Simbang Gabi Homilies: Day 4 with Fr. Norberto Bautista, SJ

Posted on December 19, 2011


What mostly attracts me, really, in the Annunciation story is not so much the grand plan of God through the angel for Mary to become the mother of the Son of God, or the fortunate fate of Mary as the one He has chosen. What I find touching here is the littleness of Mary – her poverty, and her pure innocence, and her natural and simple acceptance and trust in God Almighty in whom nothing is impossible.

God chooses the poor and the weak, the ordinary and the meek, like Mary. Through them, the face of the Lord shines, and the strength of the Lord is felt by people around them…. Among religious circles, the spirit of poverty is compared to a lady, called Lady Poverty, for to embrace the life of poverty – spiritual or material – is to embrace the will of God that liberates us from the wiles of the material world.

The spirit of poverty empties us of ourselves, so that this emptiness can be filled with the Holy Spirit. The virtue of poverty centers us on God, so that everything else is decentralized – centered on God and in intimacy with him. God is valued as the real source of our true happiness, joy, and peace. And this is felt as something strong and beautiful.

The spirit of poverty diminishes our false pride and leads us to our true selves. Stripped from what this world has to offer, she makes us realize the immense worth of the dignity of being the beloved children of God. We retain our purity and innocence because we place our full trust in a God who loves and cares for us, so much more than we do ourselves.

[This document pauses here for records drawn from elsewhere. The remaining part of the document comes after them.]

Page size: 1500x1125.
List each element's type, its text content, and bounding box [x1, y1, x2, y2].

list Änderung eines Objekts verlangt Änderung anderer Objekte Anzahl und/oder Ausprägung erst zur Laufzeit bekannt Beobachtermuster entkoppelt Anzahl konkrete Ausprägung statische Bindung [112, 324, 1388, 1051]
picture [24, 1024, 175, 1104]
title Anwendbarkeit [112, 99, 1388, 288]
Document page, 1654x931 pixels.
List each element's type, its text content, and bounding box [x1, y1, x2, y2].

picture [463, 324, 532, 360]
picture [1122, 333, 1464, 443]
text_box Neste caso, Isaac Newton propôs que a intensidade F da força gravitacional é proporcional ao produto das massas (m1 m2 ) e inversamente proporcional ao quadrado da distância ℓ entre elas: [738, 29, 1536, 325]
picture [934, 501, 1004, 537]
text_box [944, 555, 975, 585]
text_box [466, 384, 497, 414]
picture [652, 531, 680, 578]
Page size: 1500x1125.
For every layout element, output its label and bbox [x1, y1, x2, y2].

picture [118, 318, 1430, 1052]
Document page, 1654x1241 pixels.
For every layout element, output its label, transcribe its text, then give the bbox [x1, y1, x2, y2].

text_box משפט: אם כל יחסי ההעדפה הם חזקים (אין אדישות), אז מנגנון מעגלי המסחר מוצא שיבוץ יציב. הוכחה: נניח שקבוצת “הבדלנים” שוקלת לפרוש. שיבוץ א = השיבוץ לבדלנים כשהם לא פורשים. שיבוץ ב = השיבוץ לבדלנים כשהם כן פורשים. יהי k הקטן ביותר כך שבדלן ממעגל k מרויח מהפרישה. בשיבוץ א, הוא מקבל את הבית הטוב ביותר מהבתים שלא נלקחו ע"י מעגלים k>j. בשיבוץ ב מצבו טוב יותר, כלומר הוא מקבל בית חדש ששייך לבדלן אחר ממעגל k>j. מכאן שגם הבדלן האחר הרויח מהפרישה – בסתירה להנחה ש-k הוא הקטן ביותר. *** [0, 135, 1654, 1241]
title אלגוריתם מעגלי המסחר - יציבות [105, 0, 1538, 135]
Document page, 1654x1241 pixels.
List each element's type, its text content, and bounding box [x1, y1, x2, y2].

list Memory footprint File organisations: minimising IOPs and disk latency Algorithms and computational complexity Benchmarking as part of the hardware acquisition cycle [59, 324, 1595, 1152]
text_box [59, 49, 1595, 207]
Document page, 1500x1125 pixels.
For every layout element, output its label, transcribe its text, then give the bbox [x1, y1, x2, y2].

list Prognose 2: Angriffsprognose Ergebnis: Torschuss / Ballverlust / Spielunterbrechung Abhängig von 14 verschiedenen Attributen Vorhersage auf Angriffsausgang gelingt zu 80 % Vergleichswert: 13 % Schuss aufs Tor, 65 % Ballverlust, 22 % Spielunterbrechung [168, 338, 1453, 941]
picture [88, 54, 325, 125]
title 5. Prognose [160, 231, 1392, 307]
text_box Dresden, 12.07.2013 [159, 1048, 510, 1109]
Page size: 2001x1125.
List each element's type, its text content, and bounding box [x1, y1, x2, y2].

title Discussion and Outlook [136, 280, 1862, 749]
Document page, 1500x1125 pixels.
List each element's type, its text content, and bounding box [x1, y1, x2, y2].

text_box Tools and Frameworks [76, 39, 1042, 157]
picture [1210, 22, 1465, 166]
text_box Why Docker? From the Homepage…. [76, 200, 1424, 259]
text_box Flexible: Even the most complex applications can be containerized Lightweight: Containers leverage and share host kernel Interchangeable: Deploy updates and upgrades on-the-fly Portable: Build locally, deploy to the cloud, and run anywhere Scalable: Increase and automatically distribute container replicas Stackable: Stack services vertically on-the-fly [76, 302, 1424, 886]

The wisdom of spiritual poverty is attractive because she invites us to pause and reflect on what really matters in life. She invites us to distinguish the essentials from the non-essentials. She teaches us that time and even life is limited, and whatever good that we can do today should not be postponed for tomorrow. The spirit of poverty, the wisdom of poverty, gives us an urgent need to share and serve.

The poor, weak, ordinary, and meek people, by their very nature of being especially chosen by God as His own people, have that power to influence us to live simply and serve magnanimously. We get converted and are transformed to be like them in some way – at least in spirit. We marvel at their capacity to suffer in faith and hope, and face great adversity in our lives. They are great teachers to us, like Mary – and like Mary, can give us the fullness of the Annunciation, to learn how to accept and to hope.

Difficult and deep encounters with our own poverty – like encountering death in the family, hearing some terrible news of a sudden fatal disease of a loved one, struggling with marital or financial hardships – strip us from our self-made illusions that we can save ourselves. They teach us to accept the fragility of life, and place our hope on God alone, for we begin to realize that nothing really is impossible for God.

The words of Mary to the angel once again resonate in our ears: “Behold, I am the handmaid of the Lord. May it be done to me according to your word.” The lesson of the Annunciation is a lesson in acceptance and hope. When an angel whispers to one in prayer, or through a prayer, or through an extraordinary powerful event, or through a dream, or in whatever form it may take, human beings as we are, sometimes we behave like Mary. We are greatly troubled, and get afraid. And we begin to ponder and ask: How can this be?

However, like Mary, we are assured of the overpowering and overshadowing presence of the Holy Spirit, that all shall be well and we can make better, and that for God, nothing really is impossible. At this point, I now invite you to watch this amazing piece (Watch video below).

Sung-Bong Choi does not have a sense of family. At five years old, he was sold in an orphanage where he was abused. After many years, he escaped…. He loves to sing, and so he would hang around the nightclubs and watch the professional singers perform. He said that when he sings, he becomes a different person. After his first performance at the Korea’s Got Talent show… he became one of the finalists in the show. He’s now a manual worker and also studies in a high school, the first school he ever attended.

Our hearts fall for him. We see the resilience of this young man to hurdle all challenges and adversities in life, and pursue his dream. We are inspired by his story. In Sung-Bong Choi, and others whom we know, we also learn how to accept what seems to be the unacceptable, including our own poverty. And we also learn how to hope.

Recently we have heard the tragic news about the flash floods in Cagayan de Oro, Iligan, and several central and southern provinces, brought about by typhoon Sendong. Some of us personally know people who have been killed… or have lost everything they had owned.

Again, we have heard stories of an enduring hope and faith in or God who always keeps his words. May this tragedy touch our lives to reach out and help, and make this opportunity to serve bring us closer to each other and to Christ this Christmas.

(The headmaster of the Ateneo de Manila Grade School, Fr. Norberto Ma. Bautista, delivered this homily during the Ateneo’s fourth Simbang Gabi at the Church of the Gesu this year. Transcript by The Wide Shot.)